* **JOB**:
List each line of the listing below that contains the word "watch".
|---|
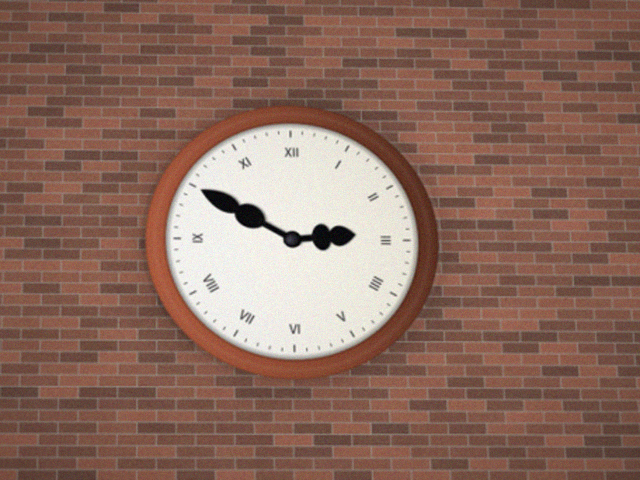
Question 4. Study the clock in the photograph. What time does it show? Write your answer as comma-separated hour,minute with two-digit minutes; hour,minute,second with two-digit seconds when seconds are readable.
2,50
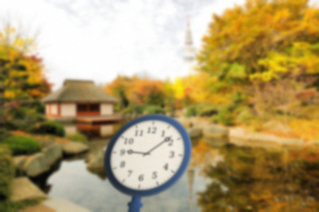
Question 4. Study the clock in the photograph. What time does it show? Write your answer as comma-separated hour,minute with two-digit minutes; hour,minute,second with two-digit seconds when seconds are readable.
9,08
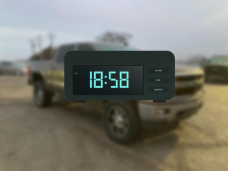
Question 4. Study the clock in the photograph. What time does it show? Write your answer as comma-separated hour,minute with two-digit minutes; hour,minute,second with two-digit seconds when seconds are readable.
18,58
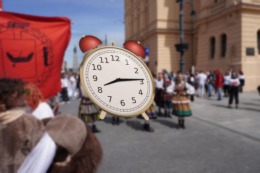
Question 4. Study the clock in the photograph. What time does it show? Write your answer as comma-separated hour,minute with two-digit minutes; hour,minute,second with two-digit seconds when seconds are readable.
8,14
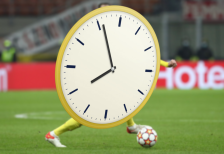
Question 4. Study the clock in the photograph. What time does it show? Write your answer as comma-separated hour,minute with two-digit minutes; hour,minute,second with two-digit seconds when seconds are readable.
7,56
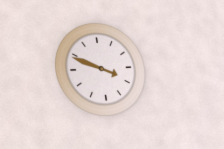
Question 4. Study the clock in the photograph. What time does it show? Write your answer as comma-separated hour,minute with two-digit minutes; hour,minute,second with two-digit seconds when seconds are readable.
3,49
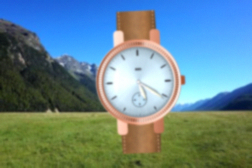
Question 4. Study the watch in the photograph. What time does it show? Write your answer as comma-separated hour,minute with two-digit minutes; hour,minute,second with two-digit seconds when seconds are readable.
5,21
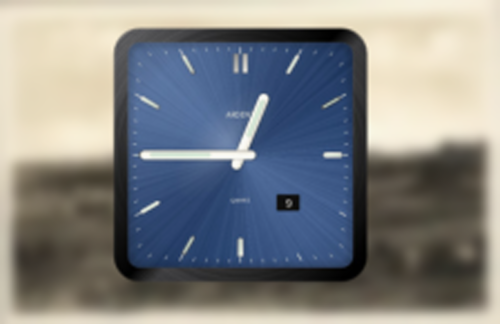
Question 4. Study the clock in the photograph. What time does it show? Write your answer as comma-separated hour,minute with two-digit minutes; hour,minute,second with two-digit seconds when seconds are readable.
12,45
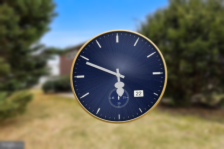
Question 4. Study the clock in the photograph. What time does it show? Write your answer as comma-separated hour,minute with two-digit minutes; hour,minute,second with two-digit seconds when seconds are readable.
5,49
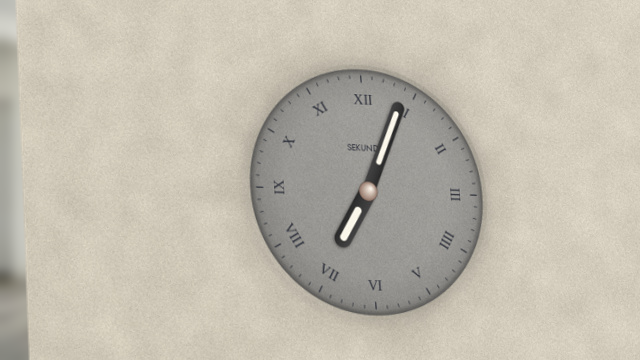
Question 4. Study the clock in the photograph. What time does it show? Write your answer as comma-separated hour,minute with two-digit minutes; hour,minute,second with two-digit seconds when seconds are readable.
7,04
|---|
* **FINAL RESULT**:
Question 4. Study the watch in the photograph. What time does it show? Write your answer as comma-separated hour,minute with two-digit minutes; hour,minute,second with two-digit seconds when seconds are readable.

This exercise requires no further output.